Girls in England are offered free HPV jabs at school during Years 8 and 9, when they are aged between 12 and 14.
Public Health England figures show 89.9% of girls in the East Riding Of Yorkshire were given the recommended two doses of the vaccine by the end of Year 9 in 2018-19.
This was one of the highest coverage rates in England – but 183 girls were still left unprotected.
The HPV vaccination protects against the human papilloma virus, which is responsible for more than 99% of cervical cancer cases as well as some other rarer cancers.
According to the NHS, the vaccine works best when girls receive it before they become sexually active.

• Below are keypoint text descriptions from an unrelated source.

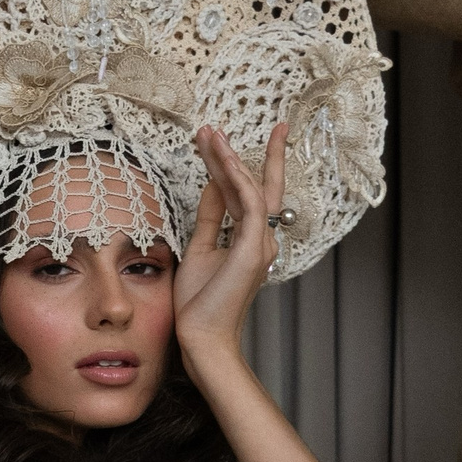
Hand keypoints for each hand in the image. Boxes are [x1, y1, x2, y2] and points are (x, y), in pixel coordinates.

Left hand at [174, 121, 288, 369]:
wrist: (200, 336)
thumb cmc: (200, 302)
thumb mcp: (200, 248)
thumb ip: (210, 217)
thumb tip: (212, 186)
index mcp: (250, 240)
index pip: (246, 193)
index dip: (235, 164)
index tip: (219, 139)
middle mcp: (261, 239)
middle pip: (252, 184)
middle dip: (235, 152)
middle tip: (215, 125)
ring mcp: (261, 243)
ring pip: (249, 187)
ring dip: (229, 158)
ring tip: (209, 133)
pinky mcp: (254, 248)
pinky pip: (250, 202)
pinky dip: (237, 178)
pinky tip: (222, 158)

HPV can be spread through any kind of skin-to-skin contact, as well as through sexual intercourse.
The minimum vaccination target set by PHE for local areas is 80%, but local teams are encouraged to aim for 90% or above.
Robert Music, chief executive of cervical cancer charity Jo’s Trust, said it was positive that uptake remained high, but that there was much more work to do to close the gap between different parts of England.
Mr Music said: “The HPV jab is an extremely effective vaccine that will prevent many from going through a cervical cancer diagnosis, which will ultimately save lives.”
Dr Vanessa Saliba, from Public Health England, said: “The UK HPV immunisation programme is one of the most successful around the world, continuing to achieve high coverage with millions of doses of vaccine given to girls in the UK since its launch in 2008.
“We encourage parents of all eligible girls to ensure they take up the vaccine when it is offered.”